Suivant le même raisonnement, le Conseil d’Etat a jugé que l’admission erronée à suivre un cycle de formation préparatoire qui requiert les mêmes conditions légales que l’inscription à l’examen ne crée pas de droit à obtenir cette inscription (C.E., 29 juillet 1983, W.).
1.4.8- Refus de l’inscription
En refusant irrégulièrement à un étudiant de se présenter aux épreuves finales d’un examen, un président d’université commet une faute engageant la responsabilité de l’établissement : une indemnité est accordée sur le fondement de la perte de chance (T.A. Dijon, 28 avril 1992, Pagot).
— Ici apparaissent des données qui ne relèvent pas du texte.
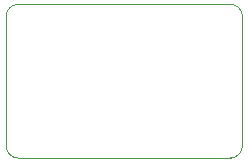
<source format=gbr>
%TF.GenerationSoftware,KiCad,Pcbnew,8.0.1-8.0.1-1~ubuntu22.04.1*%
%TF.CreationDate,2024-03-30T15:46:17+00:00*%
%TF.ProjectId,DRY_ELECTRODES,4452595f-454c-4454-9354-524f4445532e,1.0*%
%TF.SameCoordinates,Original*%
%TF.FileFunction,Profile,NP*%
%FSLAX46Y46*%
G04 Gerber Fmt 4.6, Leading zero omitted, Abs format (unit mm)*
G04 Created by KiCad (PCBNEW 8.0.1-8.0.1-1~ubuntu22.04.1) date 2024-03-30 15:46:17*
%MOMM*%
%LPD*%
G01*
G04 APERTURE LIST*
%TA.AperFunction,Profile*%
%ADD10C,0.038100*%
%TD*%
G04 APERTURE END LIST*
D10*
X20000000Y-26500000D02*
X20000000Y-37500000D01*
X21000000Y-38500000D02*
X39000000Y-38500000D01*
X21000000Y-38500000D02*
G75*
G02*
X20000000Y-37500000I0J1000000D01*
G01*
X39000000Y-25500000D02*
G75*
G02*
X40000000Y-26500000I0J-1000000D01*
G01*
X39000000Y-25500000D02*
X21000000Y-25500000D01*
X40000000Y-37500000D02*
X40000000Y-26500000D01*
X40000000Y-37500000D02*
G75*
G02*
X39000000Y-38500000I-1000000J0D01*
G01*
X20000000Y-26500000D02*
G75*
G02*
X21000000Y-25500000I1000000J0D01*
G01*
M02*

</source>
1.5- Ouverture et clôture des inscriptions
1.5.1- Ouverture irrégulière
Des irrégularités ou des erreurs dans l’arrêté d’ouverture peuvent entraîner l’annulation de la totalité des opérations (C.E., 7 octobre 1983, Dlle Limoge).
1.5.2- Délai
Un délai suffisant doit être prévu entre la publication et la clôture des inscriptions. Aucune disposition législative ni réglementaire n’impose de délai mais, pour ce qui concerne les concours administratifs, une circulaire de la direction générale de la fonction publique (F.P. n°4225 du 2 juillet 1976) recommande la publication des arrêtés d’ouverture un mois avant le début des épreuves.
1.5.3- Inscription hors délai
Une inscription tardive qui a pour effet de priver un étudiant de la première session d’examen ne donne aucun droit à une session de rattrapage après son échec à la seconde (C.E., 1er mars 1993, Mme Benhaïm).
La circonstance que les lignes télématiques soient saturées le dernier jour des inscriptions à un concours ne rend pas illégal le refus d’admission à concourir, l’intéressé ayant la possibilité de transmettre son dossier par voie postale dans les mêmes délais (T.A., Paris, 6 juillet 1990, Delle G. et C.E., 1er avril 1992, Delle G.).